Au travers de ces 14 textes, dont la diversité balaie tout le spectre du trépas, mais aussi de la vie (et notamment celle des « monstres »), on La frôle, on L’esquive parfois, on La voit omniprésente à notre côté. Elle attend son heure, et ne vient jamais avant.

En postface, plusieurs documents viennent agréablement compléter la réception, en 2012, de cet ouvrage centenaire. Commencer le livre par là éclaire l’ouvrage : une biographie d’Édouard Ganche, par Philippe Gindre, où sont expliquées tant sa jeunesse que sa passion adulte pour l’œuvre de Chopin. On le voit déjà, la Mort est ici aussi un thème majeur, prégnant dans ce début de siècle, comme l’article suivant, “La Mort en face”, par Philippe Gontier, le développe avec une culture savante qui ravira les bibliophiles.
L’éditeur n’a pas non plus manqué de clore l’ouvrage sur la revue de presse de l’époque, qui salue le livre et ses indéniables qualités.
────────────────────
_Consigne_.
Recopiez le passage de l'extrait présenté compris entre « Au travers de » et « ravira les bibliophiles. », bornes incluses, en remplaçant « postface » par « annexe ».

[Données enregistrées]
────────────────────
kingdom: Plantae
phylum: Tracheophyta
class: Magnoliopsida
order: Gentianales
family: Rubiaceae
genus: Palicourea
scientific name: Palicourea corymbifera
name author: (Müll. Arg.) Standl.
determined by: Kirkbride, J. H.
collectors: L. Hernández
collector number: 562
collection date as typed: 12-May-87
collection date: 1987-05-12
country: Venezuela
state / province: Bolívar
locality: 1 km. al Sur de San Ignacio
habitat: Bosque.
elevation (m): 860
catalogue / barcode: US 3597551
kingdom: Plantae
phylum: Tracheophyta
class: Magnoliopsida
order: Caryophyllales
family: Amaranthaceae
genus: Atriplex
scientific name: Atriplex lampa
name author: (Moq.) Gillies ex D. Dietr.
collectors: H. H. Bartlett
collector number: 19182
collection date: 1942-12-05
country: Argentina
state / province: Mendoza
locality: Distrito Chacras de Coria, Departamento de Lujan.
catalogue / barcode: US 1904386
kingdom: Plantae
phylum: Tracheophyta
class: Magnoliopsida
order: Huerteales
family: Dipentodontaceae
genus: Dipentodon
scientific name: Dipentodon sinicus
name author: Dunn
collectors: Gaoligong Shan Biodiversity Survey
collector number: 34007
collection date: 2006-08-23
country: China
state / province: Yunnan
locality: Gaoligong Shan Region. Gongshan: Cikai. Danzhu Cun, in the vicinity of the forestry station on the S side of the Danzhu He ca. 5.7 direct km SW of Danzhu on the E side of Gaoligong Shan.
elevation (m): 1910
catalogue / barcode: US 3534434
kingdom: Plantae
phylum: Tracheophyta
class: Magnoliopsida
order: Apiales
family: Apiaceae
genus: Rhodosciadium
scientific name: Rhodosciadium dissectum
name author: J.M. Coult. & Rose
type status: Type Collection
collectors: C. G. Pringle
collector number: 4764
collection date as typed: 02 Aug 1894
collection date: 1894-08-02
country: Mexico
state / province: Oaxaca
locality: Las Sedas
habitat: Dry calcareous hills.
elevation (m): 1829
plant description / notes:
────────────────────
_Réponse complète_.
Au travers de ces 14 textes, dont la diversité balaie tout le spectre du trépas, mais aussi de la vie (et notamment celle des « monstres »), on La frôle, on L’esquive parfois, on La voit omniprésente à notre côté. Elle attend son heure, et ne vient jamais avant.

En annexe, plusieurs documents viennent agréablement compléter la réception, en 2012, de cet ouvrage centenaire. Commencer le livre par là éclaire l’ouvrage : une biographie d’Édouard Ganche, par Philippe Gindre, où sont expliquées tant sa jeunesse que sa passion adulte pour l’œuvre de Chopin. On le voit déjà, la Mort est ici aussi un thème majeur, prégnant dans ce début de siècle, comme l’article suivant, “La Mort en face”, par Philippe Gontier, le développe avec une culture savante qui ravira les bibliophiles.